A common feature of osteosarcoma is that it metastasizes primarily to the lung (34). Invasion of cancer cells into surrounding tissue and the vasculature is an initial step in tumor metastasis (35). Thus, the invasion ability of tumor cells is closely related to tumor metastasis. Previous studies reported that TRAF4 promotes TGF-β receptor signaling and drives breast cancer metastasis (18); moreover, TRAF4 modulates tight junctions and promotes cell migration (17). Our results reveal that TRAF4 expression was higher in osteosarcoma tissue from a patient with lung metastases than in those without metastases, indicating that TRAF4 is a critical molecule during osteosarcoma metastasis. Further in vitro analysis confirmed that TRAF4 overexpression enhanced cell invasion, providing evidence of the positive role of TRAF4 in osteosarcoma metastasis.

The serine/threonine kinase Akt is a central node in cell signaling downstream of growth factors, cytokines, and other cellular stimuli (30). As a key molecule of this pathway, Akt is relevant to cancer cell survival, proliferation (increased cell number), and growth (increased cell size) (30,36,37). To further clarify the underlying mechanism involved in TRAF4-induced osteosarcoma cell proliferation and invasion, we detected Akt phosphorylation after TRAF4 transfection. As expected, TRAF4 upregulation promoted the activation of the Akt signaling pathway. When this signaling was blocked with Akt siRNA, cell proliferation induced by TRAF4 was decreased. It has been reported that Akt can promote cell invasion in prostate cancer (38) and by increased motility and metalloproteinase production in the HT1080 cell line (39). To further explore the mechanism of TRAF4 in promoting osteosarcoma cell invasion, we analyzed Akt function on TAFR4-induced cell invasion.
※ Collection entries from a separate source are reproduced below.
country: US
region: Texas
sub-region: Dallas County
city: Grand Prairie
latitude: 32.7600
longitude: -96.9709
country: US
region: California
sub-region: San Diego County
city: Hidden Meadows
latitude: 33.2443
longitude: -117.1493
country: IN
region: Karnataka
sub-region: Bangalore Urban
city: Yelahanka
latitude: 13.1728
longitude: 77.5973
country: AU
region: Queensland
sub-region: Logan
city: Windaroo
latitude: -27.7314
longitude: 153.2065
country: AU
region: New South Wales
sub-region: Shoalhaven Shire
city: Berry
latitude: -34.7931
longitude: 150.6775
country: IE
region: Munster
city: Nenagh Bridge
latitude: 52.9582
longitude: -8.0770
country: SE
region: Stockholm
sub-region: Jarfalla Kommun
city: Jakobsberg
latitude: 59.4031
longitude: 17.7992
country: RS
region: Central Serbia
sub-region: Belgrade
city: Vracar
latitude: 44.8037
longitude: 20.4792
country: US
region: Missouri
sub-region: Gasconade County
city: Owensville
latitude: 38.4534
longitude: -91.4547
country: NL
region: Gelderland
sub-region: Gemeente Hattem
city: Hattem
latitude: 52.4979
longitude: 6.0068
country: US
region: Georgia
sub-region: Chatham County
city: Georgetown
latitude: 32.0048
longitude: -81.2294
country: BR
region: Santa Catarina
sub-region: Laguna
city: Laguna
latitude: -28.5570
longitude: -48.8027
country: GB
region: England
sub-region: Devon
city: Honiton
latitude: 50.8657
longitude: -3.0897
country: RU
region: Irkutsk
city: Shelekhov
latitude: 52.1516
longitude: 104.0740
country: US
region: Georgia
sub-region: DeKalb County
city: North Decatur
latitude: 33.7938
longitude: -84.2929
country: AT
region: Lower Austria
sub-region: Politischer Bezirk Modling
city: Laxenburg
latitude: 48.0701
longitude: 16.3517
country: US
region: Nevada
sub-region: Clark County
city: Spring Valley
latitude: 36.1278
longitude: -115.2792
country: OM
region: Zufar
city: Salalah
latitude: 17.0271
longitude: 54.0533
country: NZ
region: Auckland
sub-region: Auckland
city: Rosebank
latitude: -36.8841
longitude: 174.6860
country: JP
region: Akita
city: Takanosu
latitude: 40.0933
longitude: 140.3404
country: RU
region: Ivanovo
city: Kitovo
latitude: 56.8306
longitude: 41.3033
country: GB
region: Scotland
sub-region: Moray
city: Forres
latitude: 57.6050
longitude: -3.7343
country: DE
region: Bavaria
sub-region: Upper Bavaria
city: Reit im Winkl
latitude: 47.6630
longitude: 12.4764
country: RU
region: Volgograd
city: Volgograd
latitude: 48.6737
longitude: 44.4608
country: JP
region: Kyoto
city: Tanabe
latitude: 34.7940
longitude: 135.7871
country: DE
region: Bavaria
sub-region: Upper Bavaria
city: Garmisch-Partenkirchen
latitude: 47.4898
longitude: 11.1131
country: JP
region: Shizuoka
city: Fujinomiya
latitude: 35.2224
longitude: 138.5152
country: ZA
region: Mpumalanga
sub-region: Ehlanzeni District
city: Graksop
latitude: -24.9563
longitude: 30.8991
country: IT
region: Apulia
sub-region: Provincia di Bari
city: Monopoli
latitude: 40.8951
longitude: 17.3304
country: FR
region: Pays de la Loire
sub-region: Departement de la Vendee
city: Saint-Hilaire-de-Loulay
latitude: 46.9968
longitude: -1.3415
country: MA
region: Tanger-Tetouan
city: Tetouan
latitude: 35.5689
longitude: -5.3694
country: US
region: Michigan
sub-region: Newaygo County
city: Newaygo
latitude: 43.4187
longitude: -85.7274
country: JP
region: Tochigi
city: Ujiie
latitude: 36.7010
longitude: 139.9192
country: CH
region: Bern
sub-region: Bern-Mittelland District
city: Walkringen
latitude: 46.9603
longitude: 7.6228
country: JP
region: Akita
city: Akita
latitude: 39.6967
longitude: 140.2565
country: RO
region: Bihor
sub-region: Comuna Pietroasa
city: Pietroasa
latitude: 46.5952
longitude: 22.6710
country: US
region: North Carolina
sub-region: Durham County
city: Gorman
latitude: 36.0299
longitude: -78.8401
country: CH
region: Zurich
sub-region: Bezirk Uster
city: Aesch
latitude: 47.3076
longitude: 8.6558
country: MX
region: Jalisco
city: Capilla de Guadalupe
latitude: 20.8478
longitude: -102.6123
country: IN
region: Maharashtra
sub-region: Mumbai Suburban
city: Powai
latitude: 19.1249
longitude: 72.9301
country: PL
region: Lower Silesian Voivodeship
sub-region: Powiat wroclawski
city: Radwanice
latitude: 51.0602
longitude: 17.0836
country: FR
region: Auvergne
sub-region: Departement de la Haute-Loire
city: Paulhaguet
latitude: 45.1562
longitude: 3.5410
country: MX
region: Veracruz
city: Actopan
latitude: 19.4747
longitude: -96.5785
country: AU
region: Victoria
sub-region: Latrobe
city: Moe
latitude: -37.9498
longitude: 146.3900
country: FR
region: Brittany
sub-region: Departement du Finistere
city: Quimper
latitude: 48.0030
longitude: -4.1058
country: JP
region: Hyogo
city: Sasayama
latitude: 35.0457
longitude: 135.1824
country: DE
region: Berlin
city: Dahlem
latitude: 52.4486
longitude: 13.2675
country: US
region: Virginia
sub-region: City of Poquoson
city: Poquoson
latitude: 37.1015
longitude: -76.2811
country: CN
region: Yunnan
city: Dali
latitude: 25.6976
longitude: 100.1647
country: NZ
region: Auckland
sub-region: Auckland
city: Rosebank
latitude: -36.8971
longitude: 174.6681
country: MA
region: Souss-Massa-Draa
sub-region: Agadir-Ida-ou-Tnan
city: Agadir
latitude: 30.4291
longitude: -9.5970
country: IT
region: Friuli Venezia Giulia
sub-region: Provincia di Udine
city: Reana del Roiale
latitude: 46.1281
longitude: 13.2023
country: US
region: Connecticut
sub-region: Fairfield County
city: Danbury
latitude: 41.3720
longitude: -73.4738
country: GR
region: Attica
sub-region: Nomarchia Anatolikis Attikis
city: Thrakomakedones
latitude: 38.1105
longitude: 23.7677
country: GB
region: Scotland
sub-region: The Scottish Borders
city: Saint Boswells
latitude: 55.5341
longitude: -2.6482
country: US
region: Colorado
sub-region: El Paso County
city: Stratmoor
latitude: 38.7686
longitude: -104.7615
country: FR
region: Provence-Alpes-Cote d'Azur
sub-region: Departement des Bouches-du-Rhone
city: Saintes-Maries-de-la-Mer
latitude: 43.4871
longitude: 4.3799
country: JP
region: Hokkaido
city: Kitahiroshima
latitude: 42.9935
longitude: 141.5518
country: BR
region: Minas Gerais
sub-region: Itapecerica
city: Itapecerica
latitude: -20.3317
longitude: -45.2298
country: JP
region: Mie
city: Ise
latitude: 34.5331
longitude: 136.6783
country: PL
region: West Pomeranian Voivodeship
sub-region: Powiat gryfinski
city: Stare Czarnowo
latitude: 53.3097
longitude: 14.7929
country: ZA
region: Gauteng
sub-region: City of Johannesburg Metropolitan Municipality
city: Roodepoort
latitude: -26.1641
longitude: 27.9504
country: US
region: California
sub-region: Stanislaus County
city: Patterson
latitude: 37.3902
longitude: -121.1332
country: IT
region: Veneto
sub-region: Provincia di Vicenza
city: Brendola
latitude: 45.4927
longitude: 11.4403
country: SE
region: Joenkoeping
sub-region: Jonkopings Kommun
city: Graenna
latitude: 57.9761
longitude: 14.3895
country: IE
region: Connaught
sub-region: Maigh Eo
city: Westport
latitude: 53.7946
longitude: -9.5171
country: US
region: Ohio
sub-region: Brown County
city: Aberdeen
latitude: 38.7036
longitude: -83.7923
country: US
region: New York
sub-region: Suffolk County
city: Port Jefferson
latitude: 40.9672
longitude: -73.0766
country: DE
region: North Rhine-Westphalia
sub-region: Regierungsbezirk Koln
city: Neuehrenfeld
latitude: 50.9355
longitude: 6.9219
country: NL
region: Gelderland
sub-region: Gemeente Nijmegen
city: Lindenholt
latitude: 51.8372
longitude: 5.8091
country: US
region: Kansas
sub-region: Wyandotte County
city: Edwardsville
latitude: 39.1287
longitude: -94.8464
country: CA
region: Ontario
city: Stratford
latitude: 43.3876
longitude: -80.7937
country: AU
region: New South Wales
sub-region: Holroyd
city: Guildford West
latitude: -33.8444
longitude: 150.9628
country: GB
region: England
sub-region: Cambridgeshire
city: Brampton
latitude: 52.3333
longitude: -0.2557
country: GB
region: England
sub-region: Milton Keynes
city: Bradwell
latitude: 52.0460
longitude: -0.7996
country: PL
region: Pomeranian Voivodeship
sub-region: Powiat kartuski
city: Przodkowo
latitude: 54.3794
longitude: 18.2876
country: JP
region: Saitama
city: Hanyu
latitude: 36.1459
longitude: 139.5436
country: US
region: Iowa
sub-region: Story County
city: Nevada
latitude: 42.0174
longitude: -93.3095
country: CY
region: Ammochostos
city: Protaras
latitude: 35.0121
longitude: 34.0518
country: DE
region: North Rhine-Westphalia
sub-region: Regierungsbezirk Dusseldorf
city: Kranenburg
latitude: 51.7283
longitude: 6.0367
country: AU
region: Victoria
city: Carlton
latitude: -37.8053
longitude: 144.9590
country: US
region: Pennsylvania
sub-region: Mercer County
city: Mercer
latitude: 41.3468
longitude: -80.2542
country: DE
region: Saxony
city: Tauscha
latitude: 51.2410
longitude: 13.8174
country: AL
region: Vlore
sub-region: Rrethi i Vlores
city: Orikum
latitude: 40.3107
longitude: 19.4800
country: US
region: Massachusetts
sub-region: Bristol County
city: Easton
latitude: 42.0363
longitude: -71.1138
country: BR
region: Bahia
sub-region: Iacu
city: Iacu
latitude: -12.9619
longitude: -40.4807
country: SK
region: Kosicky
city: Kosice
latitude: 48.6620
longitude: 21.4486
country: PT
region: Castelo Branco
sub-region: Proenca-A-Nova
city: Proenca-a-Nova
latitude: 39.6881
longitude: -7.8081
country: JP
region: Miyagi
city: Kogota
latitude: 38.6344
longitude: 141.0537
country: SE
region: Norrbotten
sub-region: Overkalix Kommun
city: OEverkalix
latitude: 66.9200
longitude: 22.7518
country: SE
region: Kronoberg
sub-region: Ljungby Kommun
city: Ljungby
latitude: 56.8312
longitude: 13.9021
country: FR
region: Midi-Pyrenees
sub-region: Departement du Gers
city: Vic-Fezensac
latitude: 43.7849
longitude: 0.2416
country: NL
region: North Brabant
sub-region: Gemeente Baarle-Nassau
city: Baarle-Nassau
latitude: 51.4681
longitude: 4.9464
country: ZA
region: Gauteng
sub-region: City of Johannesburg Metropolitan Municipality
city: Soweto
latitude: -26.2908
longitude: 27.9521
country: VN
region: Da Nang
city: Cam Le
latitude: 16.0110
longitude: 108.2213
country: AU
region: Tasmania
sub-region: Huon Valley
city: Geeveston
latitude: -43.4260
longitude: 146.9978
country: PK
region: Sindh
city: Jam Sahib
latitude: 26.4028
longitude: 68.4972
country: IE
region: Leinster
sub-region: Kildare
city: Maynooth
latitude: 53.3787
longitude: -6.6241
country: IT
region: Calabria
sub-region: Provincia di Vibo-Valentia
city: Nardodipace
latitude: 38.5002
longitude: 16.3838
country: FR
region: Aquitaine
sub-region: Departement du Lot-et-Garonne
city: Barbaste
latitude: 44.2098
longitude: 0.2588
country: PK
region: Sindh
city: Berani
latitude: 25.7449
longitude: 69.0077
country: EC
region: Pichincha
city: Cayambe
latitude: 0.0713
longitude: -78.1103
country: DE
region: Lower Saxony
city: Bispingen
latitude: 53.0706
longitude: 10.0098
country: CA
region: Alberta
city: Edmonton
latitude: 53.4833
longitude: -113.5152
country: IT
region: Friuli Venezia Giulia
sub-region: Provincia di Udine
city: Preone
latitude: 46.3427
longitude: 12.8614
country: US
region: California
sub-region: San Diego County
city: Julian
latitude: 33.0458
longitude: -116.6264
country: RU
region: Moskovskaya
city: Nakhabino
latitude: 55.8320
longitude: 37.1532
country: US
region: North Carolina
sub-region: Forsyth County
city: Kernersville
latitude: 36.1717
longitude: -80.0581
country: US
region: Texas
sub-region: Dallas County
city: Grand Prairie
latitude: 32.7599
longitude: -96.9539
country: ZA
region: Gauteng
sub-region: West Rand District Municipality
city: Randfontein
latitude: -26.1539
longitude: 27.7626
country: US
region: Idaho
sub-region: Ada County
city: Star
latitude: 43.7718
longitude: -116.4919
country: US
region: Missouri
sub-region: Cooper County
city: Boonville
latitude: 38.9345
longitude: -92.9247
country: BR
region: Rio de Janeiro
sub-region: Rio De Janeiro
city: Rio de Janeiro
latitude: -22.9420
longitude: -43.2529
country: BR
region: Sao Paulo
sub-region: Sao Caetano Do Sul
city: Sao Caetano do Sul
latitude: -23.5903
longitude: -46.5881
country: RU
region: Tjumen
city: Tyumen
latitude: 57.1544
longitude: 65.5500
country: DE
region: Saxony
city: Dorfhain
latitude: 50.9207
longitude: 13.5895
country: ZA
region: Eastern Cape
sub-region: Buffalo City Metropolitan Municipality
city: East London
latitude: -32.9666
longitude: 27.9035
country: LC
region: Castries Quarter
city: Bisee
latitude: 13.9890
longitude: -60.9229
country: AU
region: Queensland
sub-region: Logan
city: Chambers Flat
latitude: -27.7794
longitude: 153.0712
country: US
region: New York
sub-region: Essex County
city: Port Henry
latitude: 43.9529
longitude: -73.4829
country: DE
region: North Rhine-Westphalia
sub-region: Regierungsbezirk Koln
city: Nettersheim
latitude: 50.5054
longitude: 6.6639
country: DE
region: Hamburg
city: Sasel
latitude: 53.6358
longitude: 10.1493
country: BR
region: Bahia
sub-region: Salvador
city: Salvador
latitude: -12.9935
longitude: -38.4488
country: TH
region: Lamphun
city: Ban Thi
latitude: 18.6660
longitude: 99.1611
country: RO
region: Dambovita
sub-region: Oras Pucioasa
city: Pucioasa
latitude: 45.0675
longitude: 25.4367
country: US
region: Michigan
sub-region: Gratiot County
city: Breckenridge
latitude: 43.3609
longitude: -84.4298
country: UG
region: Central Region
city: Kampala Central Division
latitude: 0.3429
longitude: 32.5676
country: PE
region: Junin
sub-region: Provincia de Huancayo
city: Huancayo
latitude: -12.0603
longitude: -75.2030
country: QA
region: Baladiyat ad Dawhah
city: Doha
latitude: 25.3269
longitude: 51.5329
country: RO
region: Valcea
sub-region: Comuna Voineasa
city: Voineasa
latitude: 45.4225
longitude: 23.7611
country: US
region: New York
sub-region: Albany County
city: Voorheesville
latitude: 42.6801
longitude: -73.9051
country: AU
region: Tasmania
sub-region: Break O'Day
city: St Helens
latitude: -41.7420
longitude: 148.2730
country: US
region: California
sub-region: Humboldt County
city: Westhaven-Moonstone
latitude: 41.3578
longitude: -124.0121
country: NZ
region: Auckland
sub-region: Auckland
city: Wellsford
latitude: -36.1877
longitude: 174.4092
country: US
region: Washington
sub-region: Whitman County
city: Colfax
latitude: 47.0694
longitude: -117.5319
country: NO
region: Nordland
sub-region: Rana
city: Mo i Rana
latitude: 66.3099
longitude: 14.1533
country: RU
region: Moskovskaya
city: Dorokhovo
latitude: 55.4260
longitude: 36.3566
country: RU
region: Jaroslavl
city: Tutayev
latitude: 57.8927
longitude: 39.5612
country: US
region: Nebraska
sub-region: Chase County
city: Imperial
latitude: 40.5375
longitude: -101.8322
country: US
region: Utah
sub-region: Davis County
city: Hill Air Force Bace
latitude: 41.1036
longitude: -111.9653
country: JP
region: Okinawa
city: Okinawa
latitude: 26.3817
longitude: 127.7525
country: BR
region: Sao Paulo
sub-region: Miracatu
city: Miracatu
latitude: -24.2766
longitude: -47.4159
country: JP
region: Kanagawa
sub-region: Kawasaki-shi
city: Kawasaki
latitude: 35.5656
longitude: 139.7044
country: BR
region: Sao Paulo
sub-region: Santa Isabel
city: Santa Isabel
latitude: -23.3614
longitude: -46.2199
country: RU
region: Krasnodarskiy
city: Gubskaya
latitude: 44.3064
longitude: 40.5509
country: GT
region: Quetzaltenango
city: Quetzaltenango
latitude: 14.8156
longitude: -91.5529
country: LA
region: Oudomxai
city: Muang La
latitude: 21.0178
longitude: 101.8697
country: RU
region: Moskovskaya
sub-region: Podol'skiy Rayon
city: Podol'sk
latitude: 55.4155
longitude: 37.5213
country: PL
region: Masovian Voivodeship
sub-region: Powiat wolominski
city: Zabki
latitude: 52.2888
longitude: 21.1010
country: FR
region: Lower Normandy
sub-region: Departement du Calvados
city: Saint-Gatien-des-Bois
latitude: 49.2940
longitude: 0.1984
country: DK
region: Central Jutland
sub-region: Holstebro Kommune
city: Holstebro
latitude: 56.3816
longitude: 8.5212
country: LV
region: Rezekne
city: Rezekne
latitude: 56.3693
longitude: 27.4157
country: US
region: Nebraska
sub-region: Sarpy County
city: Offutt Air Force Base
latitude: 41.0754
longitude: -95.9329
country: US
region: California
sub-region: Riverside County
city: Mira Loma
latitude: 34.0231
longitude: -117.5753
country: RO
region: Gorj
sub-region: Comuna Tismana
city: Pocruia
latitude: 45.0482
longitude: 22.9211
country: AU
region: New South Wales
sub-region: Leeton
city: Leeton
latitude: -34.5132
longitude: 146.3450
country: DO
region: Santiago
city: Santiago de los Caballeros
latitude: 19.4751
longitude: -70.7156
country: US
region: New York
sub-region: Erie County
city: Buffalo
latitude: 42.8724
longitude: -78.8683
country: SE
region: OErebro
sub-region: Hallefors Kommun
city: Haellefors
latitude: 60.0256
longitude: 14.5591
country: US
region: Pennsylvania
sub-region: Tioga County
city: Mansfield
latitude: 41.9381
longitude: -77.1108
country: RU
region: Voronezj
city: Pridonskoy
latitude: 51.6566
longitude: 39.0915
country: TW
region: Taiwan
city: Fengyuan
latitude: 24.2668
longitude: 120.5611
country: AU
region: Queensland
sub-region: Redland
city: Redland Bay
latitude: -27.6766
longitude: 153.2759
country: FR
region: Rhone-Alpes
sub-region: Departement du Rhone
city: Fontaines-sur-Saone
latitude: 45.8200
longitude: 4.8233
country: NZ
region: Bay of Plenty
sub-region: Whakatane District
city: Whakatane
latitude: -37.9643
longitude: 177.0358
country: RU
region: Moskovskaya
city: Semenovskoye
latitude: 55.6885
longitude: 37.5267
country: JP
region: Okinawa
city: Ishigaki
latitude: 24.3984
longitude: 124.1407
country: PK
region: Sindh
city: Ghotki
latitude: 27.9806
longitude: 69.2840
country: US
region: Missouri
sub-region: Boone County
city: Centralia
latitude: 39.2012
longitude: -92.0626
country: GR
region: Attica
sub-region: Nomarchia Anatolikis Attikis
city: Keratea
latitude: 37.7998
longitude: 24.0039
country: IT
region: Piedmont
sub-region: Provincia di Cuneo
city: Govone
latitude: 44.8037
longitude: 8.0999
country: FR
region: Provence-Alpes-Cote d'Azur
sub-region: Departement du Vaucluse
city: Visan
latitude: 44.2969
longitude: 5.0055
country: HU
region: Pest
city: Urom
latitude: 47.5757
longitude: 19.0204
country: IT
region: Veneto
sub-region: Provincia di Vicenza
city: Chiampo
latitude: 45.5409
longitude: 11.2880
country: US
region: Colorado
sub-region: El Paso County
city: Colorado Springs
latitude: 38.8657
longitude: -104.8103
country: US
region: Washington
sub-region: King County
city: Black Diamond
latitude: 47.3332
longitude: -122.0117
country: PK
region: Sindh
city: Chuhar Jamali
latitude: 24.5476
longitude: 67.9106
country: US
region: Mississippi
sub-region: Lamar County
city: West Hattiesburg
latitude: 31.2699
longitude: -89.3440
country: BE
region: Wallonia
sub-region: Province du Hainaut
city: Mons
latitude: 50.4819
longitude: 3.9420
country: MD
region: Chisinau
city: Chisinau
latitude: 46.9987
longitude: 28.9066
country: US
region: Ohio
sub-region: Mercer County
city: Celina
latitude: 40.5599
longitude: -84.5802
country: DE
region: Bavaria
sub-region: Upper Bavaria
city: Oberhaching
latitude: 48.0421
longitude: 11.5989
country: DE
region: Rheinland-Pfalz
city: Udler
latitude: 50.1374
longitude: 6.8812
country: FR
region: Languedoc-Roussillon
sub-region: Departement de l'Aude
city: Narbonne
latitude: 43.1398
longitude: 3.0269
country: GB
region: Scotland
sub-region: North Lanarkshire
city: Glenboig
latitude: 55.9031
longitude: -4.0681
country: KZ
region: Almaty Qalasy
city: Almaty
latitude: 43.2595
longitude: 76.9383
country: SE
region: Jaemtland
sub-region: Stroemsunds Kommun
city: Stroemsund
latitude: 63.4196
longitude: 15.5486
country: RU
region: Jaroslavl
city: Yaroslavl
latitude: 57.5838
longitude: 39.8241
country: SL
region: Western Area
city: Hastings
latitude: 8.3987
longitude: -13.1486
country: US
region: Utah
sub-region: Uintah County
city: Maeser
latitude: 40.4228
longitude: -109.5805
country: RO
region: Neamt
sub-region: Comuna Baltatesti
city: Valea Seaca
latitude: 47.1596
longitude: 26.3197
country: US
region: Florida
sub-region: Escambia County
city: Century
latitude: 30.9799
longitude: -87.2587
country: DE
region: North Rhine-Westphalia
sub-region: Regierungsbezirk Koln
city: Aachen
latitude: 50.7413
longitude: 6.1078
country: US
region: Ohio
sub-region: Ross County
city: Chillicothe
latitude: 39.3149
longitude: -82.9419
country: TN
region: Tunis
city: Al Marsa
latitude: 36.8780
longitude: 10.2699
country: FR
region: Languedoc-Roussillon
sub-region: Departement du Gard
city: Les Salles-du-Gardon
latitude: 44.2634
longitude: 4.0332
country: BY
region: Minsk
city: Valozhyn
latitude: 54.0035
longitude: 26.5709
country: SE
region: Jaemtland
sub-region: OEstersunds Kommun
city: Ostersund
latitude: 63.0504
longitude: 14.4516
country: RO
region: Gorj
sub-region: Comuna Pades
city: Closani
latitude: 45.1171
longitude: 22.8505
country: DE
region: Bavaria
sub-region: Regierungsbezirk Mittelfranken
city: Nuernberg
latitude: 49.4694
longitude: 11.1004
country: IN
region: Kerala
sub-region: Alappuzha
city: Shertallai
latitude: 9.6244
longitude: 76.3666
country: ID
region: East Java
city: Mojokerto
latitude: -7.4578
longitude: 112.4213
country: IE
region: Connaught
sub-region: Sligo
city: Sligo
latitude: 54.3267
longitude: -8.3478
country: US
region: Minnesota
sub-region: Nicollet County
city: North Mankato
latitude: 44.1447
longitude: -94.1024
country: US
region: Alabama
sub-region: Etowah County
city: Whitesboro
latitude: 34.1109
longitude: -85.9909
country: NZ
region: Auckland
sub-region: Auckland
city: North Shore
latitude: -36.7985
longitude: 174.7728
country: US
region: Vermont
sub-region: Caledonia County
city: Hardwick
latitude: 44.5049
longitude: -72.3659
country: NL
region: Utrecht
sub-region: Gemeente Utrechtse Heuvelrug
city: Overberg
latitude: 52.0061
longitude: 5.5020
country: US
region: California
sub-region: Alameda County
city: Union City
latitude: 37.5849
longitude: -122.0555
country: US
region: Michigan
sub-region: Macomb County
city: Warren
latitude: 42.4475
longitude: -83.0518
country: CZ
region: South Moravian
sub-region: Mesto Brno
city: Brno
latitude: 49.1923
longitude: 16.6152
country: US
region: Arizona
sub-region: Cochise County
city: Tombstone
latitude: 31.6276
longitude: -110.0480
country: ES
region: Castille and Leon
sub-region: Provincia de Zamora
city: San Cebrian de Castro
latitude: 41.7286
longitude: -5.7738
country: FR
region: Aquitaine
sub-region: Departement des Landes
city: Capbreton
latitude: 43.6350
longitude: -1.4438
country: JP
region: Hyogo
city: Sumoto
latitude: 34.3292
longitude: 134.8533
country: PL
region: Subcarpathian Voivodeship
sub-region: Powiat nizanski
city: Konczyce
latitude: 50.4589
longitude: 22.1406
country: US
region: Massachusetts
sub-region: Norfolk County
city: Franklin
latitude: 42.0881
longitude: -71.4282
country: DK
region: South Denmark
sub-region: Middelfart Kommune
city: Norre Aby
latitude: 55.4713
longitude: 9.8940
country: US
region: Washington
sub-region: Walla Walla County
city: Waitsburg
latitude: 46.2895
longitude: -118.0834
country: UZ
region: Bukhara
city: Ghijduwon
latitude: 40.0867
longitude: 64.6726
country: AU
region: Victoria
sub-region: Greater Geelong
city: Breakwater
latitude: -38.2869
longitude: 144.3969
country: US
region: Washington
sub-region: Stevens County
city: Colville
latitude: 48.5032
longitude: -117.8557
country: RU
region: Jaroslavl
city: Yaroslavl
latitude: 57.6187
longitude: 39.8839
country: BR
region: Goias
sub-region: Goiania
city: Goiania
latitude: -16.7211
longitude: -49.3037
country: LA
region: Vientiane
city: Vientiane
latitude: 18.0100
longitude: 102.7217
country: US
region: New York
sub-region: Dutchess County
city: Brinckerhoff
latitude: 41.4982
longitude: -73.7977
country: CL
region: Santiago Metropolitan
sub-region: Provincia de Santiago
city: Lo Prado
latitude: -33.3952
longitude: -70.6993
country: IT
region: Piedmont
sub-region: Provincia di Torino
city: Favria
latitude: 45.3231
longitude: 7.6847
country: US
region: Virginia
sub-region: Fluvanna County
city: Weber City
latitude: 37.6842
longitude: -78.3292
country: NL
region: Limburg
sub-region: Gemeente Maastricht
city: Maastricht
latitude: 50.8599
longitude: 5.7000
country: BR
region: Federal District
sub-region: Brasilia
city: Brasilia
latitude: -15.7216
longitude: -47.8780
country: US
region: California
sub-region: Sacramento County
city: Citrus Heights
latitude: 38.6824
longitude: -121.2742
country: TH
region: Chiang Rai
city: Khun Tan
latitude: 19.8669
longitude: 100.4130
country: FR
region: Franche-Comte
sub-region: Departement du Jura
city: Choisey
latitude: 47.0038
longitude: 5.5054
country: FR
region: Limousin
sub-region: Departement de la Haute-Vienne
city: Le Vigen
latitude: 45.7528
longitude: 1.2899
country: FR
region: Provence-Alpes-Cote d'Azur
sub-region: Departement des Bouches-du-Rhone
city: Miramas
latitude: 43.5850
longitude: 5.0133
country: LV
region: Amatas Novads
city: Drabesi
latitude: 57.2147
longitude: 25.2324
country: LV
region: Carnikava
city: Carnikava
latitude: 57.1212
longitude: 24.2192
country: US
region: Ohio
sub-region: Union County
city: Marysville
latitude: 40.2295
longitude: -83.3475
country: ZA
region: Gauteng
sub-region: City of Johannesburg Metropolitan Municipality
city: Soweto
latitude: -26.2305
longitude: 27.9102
The results show that Akt siRNA impaired the TAFR4-dependent enhancement of osteosarcoma cell invasion. Together, these results suggest that TRAF4 enhances osteosarcoma cell proliferation and invasion partially by the Akt signaling pathway.

In summary, TRAF4 was confirmed in this study to be overexpressed in human osteosarcoma. Furthermore, TRAF4 may facilitate osteosarcoma progression by enhancing osteosarcoma cell proliferation and invasion partially through the Akt signaling pathway. Our research suggests that TRAF4 plays a critical role in osteosarcoma and may serve as a potential target against osteosarcoma.